We can hardly claim, however, that the Christian elementary schools were much affected by these contributions of Christianity. History was still very much of a subsidiary subject and its standard was low. Yet its extent was widened by the addition of Bible-history, which often, no doubt, ousted pagan history altogether; but the interest of men like Augustine in secular history, and the use they made of it to reinforce Christianity, would have prevented its disappearance from the more advanced Christian schools. Bible-history had the advantage, moreover, of not having an imperial policy behind it, and the greater simplicity and sincerity of the Christian ideal must have produced something nearer to historic truth (the absence of which Augustine deplores in the pagan schools) than the frills and draperies of rhetoric would generally allow. Bias and misrepresentation, born of the fervour of conversion, were responsible for a great many distortions, and the growing formlessness did much damage to the artistic side of history; but it cannot be denied that there was a greater desire for truth in the eager questions of the early Christian than in the smug complacence of the glib rhetorician.

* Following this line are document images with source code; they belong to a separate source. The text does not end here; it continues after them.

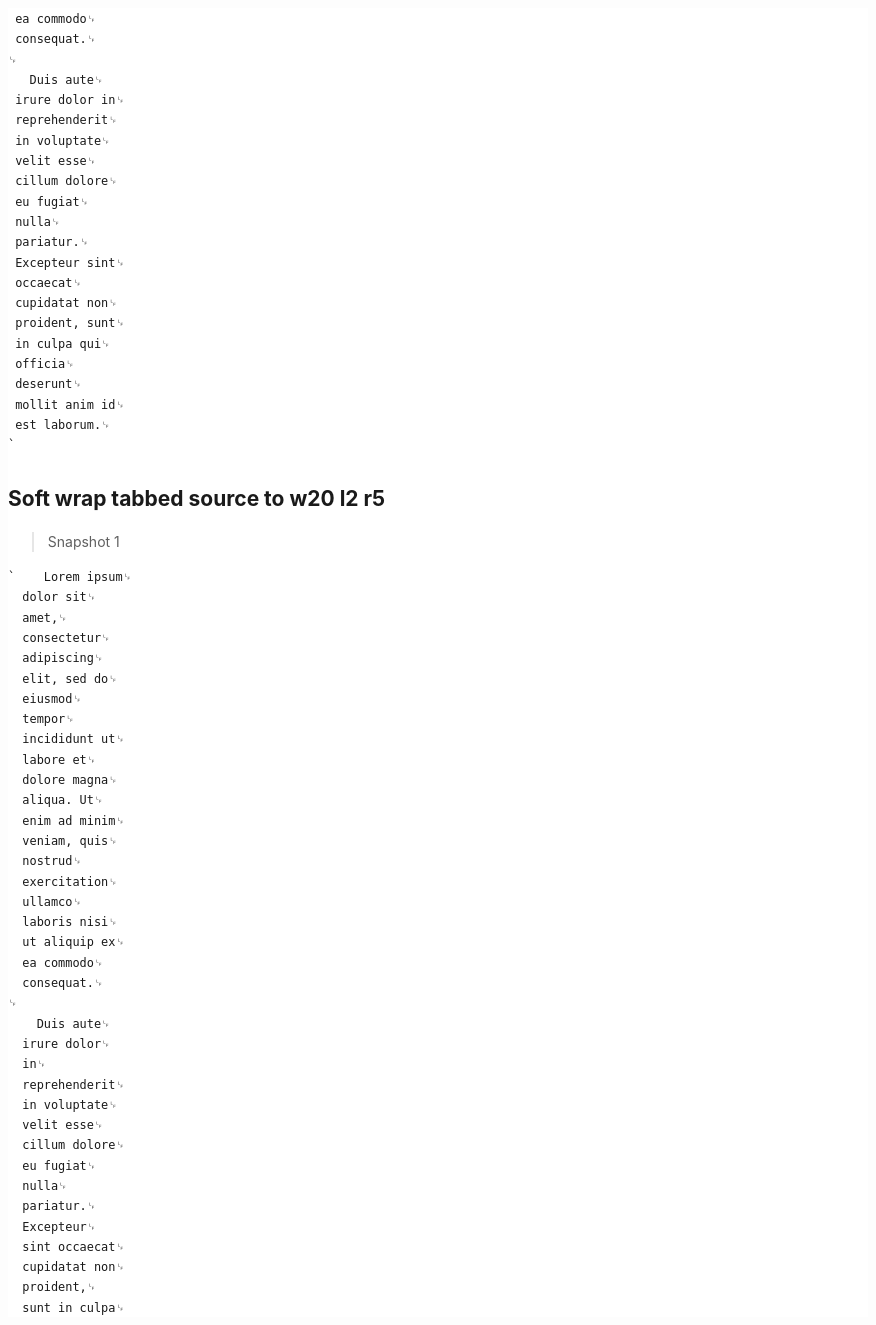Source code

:      ea commodo␊
     consequat.␊
    ␊
       Duis aute␊
     irure dolor in␊
     reprehenderit␊
     in voluptate␊
     velit esse␊
     cillum dolore␊
     eu fugiat␊
     nulla␊
     pariatur.␊
     Excepteur sint␊
     occaecat␊
     cupidatat non␊
     proident, sunt␊
     in culpa qui␊
     officia␊
     deserunt␊
     mollit anim id␊
     est laborum.␊
    `

## Soft wrap tabbed source to w20 l2 r5

> Snapshot 1

    `    Lorem ipsum␊
      dolor sit␊
      amet,␊
      consectetur␊
      adipiscing␊
      elit, sed do␊
      eiusmod␊
      tempor␊
      incididunt ut␊
      labore et␊
      dolore magna␊
      aliqua. Ut␊
      enim ad minim␊
      veniam, quis␊
      nostrud␊
      exercitation␊
      ullamco␊
      laboris nisi␊
      ut aliquip ex␊
      ea commodo␊
      consequat.␊
    ␊
        Duis aute␊
      irure dolor␊
      in␊
      reprehenderit␊
      in voluptate␊
      velit esse␊
      cillum dolore␊
      eu fugiat␊
      nulla␊
      pariatur.␊
      Excepteur␊
      sint occaecat␊
      cupidatat non␊
      proident,␊
      sunt in culpa␊
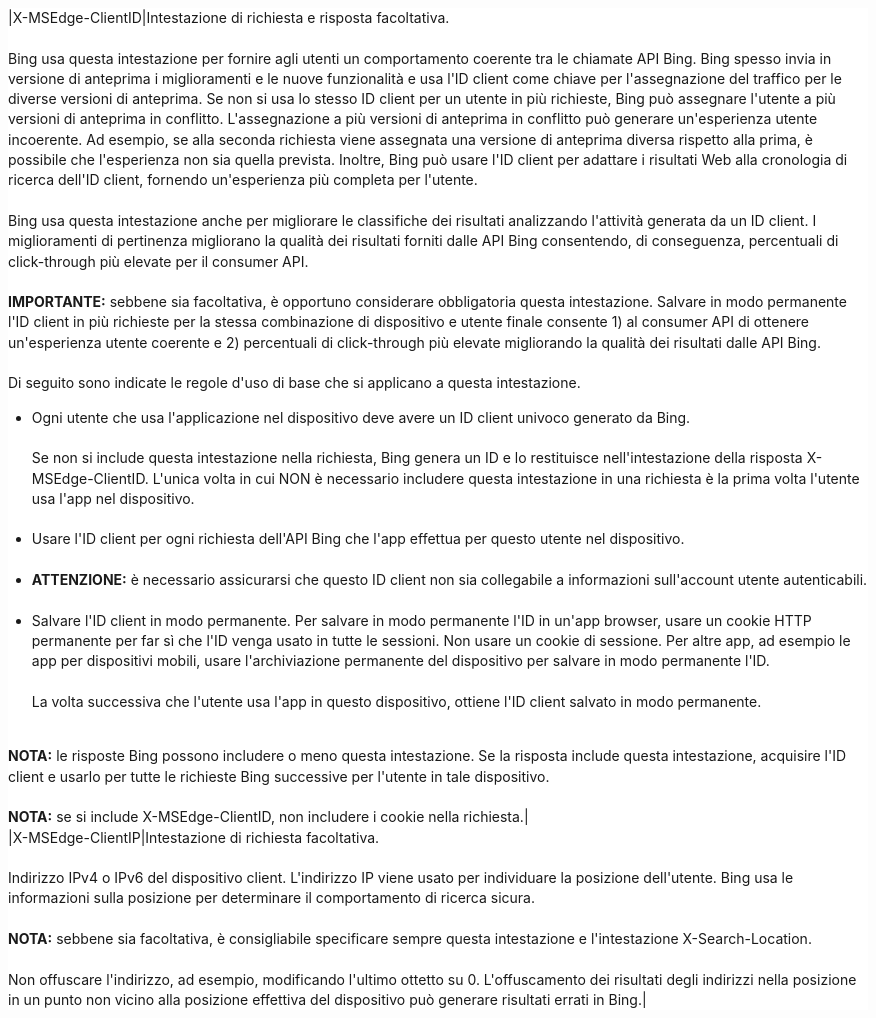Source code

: |<a name="clientid" />X-MSEdge-ClientID|Intestazione di richiesta e risposta facoltativa.<br /><br /> Bing usa questa intestazione per fornire agli utenti un comportamento coerente tra le chiamate API Bing. Bing spesso invia in versione di anteprima i miglioramenti e le nuove funzionalità e usa l'ID client come chiave per l'assegnazione del traffico per le diverse versioni di anteprima. Se non si usa lo stesso ID client per un utente in più richieste, Bing può assegnare l'utente a più versioni di anteprima in conflitto. L'assegnazione a più versioni di anteprima in conflitto può generare un'esperienza utente incoerente. Ad esempio, se alla seconda richiesta viene assegnata una versione di anteprima diversa rispetto alla prima, è possibile che l'esperienza non sia quella prevista. Inoltre, Bing può usare l'ID client per adattare i risultati Web alla cronologia di ricerca dell'ID client, fornendo un'esperienza più completa per l'utente.<br /><br /> Bing usa questa intestazione anche per migliorare le classifiche dei risultati analizzando l'attività generata da un ID client. I miglioramenti di pertinenza migliorano la qualità dei risultati forniti dalle API Bing consentendo, di conseguenza, percentuali di click-through più elevate per il consumer API.<br /><br /> **IMPORTANTE:** sebbene sia facoltativa, è opportuno considerare obbligatoria questa intestazione. Salvare in modo permanente l'ID client in più richieste per la stessa combinazione di dispositivo e utente finale consente 1) al consumer API di ottenere un'esperienza utente coerente e 2) percentuali di click-through più elevate migliorando la qualità dei risultati dalle API Bing.<br /><br /> Di seguito sono indicate le regole d'uso di base che si applicano a questa intestazione.<br /><ul><li>Ogni utente che usa l'applicazione nel dispositivo deve avere un ID client univoco generato da Bing.<br /><br/>Se non si include questa intestazione nella richiesta, Bing genera un ID e lo restituisce nell'intestazione della risposta X-MSEdge-ClientID. L'unica volta in cui NON è necessario includere questa intestazione in una richiesta è la prima volta l'utente usa l'app nel dispositivo.<br /><br/></li><li>Usare l'ID client per ogni richiesta dell'API Bing che l'app effettua per questo utente nel dispositivo.<br /><br/></li><li>**ATTENZIONE:** è necessario assicurarsi che questo ID client non sia collegabile a informazioni sull'account utente autenticabili.</li><br/><li>Salvare l'ID client in modo permanente. Per salvare in modo permanente l'ID in un'app browser, usare un cookie HTTP permanente per far sì che l'ID venga usato in tutte le sessioni. Non usare un cookie di sessione. Per altre app, ad esempio le app per dispositivi mobili, usare l'archiviazione permanente del dispositivo per salvare in modo permanente l'ID.<br /><br/>La volta successiva che l'utente usa l'app in questo dispositivo, ottiene l'ID client salvato in modo permanente.</li></ul><br /> **NOTA:** le risposte Bing possono includere o meno questa intestazione. Se la risposta include questa intestazione, acquisire l'ID client e usarlo per tutte le richieste Bing successive per l'utente in tale dispositivo.<br /><br /> **NOTA:** se si include X-MSEdge-ClientID, non includere i cookie nella richiesta.|  
|<a name="clientip" />X-MSEdge-ClientIP|Intestazione di richiesta facoltativa.<br /><br /> Indirizzo IPv4 o IPv6 del dispositivo client. L'indirizzo IP viene usato per individuare la posizione dell'utente. Bing usa le informazioni sulla posizione per determinare il comportamento di ricerca sicura.<br /><br /> **NOTA:** sebbene sia facoltativa, è consigliabile specificare sempre questa intestazione e l'intestazione X-Search-Location.<br /><br /> Non offuscare l'indirizzo, ad esempio, modificando l'ultimo ottetto su 0. L'offuscamento dei risultati degli indirizzi nella posizione in un punto non vicino alla posizione effettiva del dispositivo può generare risultati errati in Bing.|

History, in the hands of a skilful master, may become one of the very finest instruments of education. It has a legitimate use in inspiring patriotism. The deeds of a man’s ancestors become part of his individuality, and may be a source of high and noble action. Similarly, in proportion as a man realizes his national unity with his people, their history may become a motive and a driving force in his life. Now the Roman Empire set before the schoolboys of Africa and Italy and Gaul the events of the Roman republic and the deeds of the emperors. But the area was too wide. The Gallic schoolboy could not feel the value and the force of things so far distant, different from his own conditions, and so slightly connected with them. He could not feel that he was a responsible member of an Empire which could not defend him. Moreover at this time nationality was coming to be more and more clearly realized under the influence of the Church:[1222] each province sought to uphold the specific doctrines of its leaders, and bishops waged fierce controversial warfare for the traditions of their country,[1223] especially in Africa. There is a dim individuality to be seen in Spain,[1224] and Salvian’s attacks on the Empire had an aspect which pointed to the beginning of Gallic nationality. The Roman Empire was beginning to feel the strain of national individuality. In these circumstances, history, being hedged in as we have seen by imperial persons and questions, must have become more and more artificial. The lack of citizenship which was so prevalent at this time increased for lack of an inspiring national or international ideal. And such an ideal might have come partly through a method by which history would have become more vivid and real to the children in the schools.

Another possibility that was missed was that of using history to see the logical and psychological connexion between events. With the narrow conception of the subject that was entertained at the time this was impossible. The only sort of causal chain that the student was induced to see was that, if you did not please the emperor, so much the worse for you. Not only the reason, but also the critical faculty, was thus left undeveloped in this age of adulation and prescription.

In the same way the moral significance of history was overlooked, and here again the cause was restriction. For in order to realize the influence of character on the march of events, a wide, and, if possible, a comparative study of the subject must be undertaken, and the values attached must not depend on a gilded imperial figure, but on ethical truth. Again, it was impossible to judge of the various aims and theories of men in the past age, to form some sort of opinion of the development of political theory, to be interested in truth and progress, as long as rhetoric, the handmaid of a rigid Imperialism, reigned supreme.